COMMUNES ET VILLES UNIES DU CAMEROUN :: UNITED COUNCILS AND CITIES OF CAMEROON

BUREAU NATIONAL :: National Office

MENGUEME

 

Maire  MVONDO Luc

Tél. +237 242 62 76 24
              699 81 95 54
              674 62 46 33

   

Localisation géographique de la commune

La Commune de MENGUEME est créée par décret N°95/082 du 24 Avril 1995. La Commune de MENGUEME a exactement le même territoire que l’arrondissement du même nom.

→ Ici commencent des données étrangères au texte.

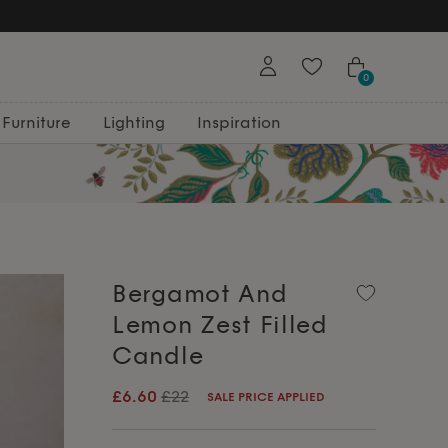
0
Furniture
Lighting
Inspiration
Bergamot And
Lemon Zest Filled
Candle
£6.60
£22
SALE PRICE APPLIED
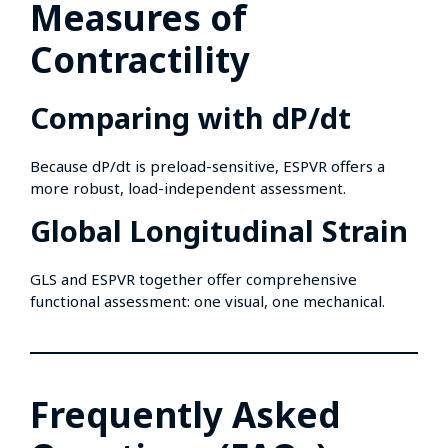
Measures of
Contractility
Comparing with dP/dt
Because dP/dt is preload-sensitive, ESPVR offers a
more robust, load-independent assessment.
Global Longitudinal Strain
GLS and ESPVR together offer comprehensive
functional assessment: one visual, one mechanical.
Frequently Asked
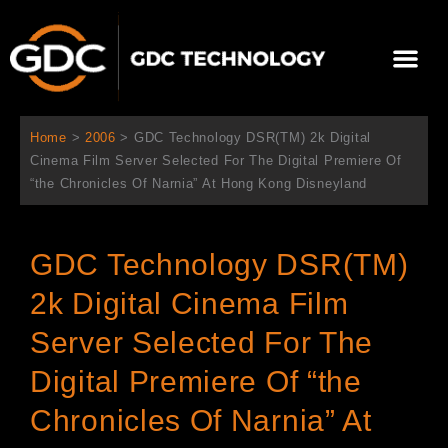
跳
至
Me
内
容
关于我们
影院方案
联系我们
简体中文
Home
>
2006
>
GDC Technology DSR(TM) 2k Digital
Cinema Film Server Selected For The Digital Premiere Of
“the Chronicles Of Narnia” At Hong Kong Disneyland
GDC Technology DSR(TM)
2k Digital Cinema Film
Server Selected For The
Digital Premiere Of “the
Chronicles Of Narnia” At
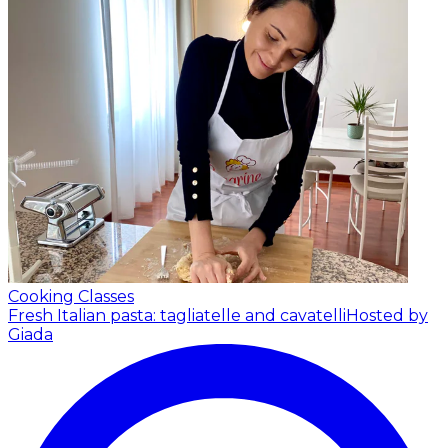
Cooking Classes
Fresh Italian pasta: tagliatelle and cavatelli
Hosted by
Giada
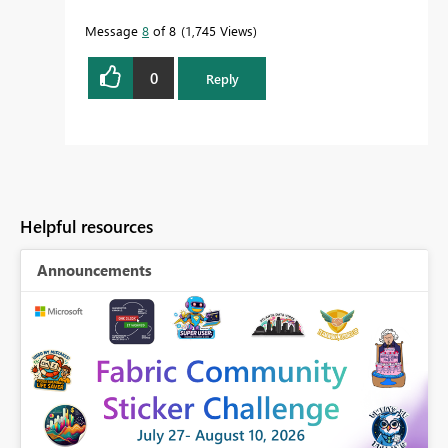
Message
8
of 8
1,745 Views
0
Reply
Helpful resources
Announcements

Elle est située à peu près à 90 kilomètres de Yaoundé sur la Nationale N° 2 reliant les cités de Yaoundé et d’EBOLOWA. Elle fait partie intégrante de la region du Centre dans le département du NYONG et SO’O. La Commune compte 16 villages réunis en un groupement (ENOAH-NGOE) et les ethnies OTOLOA, MVOG MANZE, YIMEDOUI, EMVENG, OBEGUE.

Elle couvre une superficie de 548 kilomètres carré, et est limitée au Nord par l’Arrondissement de MBALMAYO, au Sud par l’arrondissement de NGOULEMAKONG, à l’Est par l’arrondissement d’AKOEMAN et à l’Ouest par les Arrondissement de BIKOK et de NGOMEDZAP.

Climat

Le climat est tropical humide, de type équatorial, avec 4 saisons bien marquées

- Une grande saison des pluies Septembre-Novembre ;

- Une grande saison sèche Décembre-Mars ;

- Une petite saison de pluies : Avril-Mai,

- Une petite saison sèche : Juin-Aout

La moyenne annuelle des précipitations est de 1 700 mm et celle des températures de 24,5°C. Cependant des perturbations relevées depuis plus de deux ans ne permettent pas toujours d’avoir une démarcation nette de ces quatre saisons.

Relief

Le relief de cette Commune fait partie du vaste plateau sud –camerounais d’altitude moyenne 650m. Il est accidenté par endroits du fait des collines isolées ou des complexes de collines, de pentes variables et par la présence de quelques rochers.

Sols

Les sols sont classés comme «Xanthic » ou « Plinthic Ferralsols » dans la classification FAO-UNESCO. Ils appartiennent au groupe des sols ferralitiques fortement dé saturés. Ce sont des sols argileux tropicaux de couleur brun-jaunâtre à brun vif. Le PH est généralement acide. On rencontre aussi des sols hydro morphes très mal drainés dans les bas-fonds.

Hydrographie

La zone est arrosée par un réseau hydrographique constitué de trois principales grandes rivières, la Fala, la So’o et la Soumou avec leurs nombreux affluents et le fleuve Nyong en constitue la limite naturelle avec les arrondissements de MBALMAYO et de BIKOK.

Végétation et flore

La formation végétale est la forêt dense humide sempervirente de basse et moyenne altitude, constituée de vielles forêts secondaires, de jachères forestières et de jachères à chomolaena odorata. Les essences forestières de la communauté sollicitées pour l’exploitation sont : Le Bubinga, le Moabi, le Sapelli, le Sipo, le Tali, le Movingui, le Bibolo, l’Ayous, le Bilinga, l’Ekop, l’Azobé, l’Ebène et l’Iroko.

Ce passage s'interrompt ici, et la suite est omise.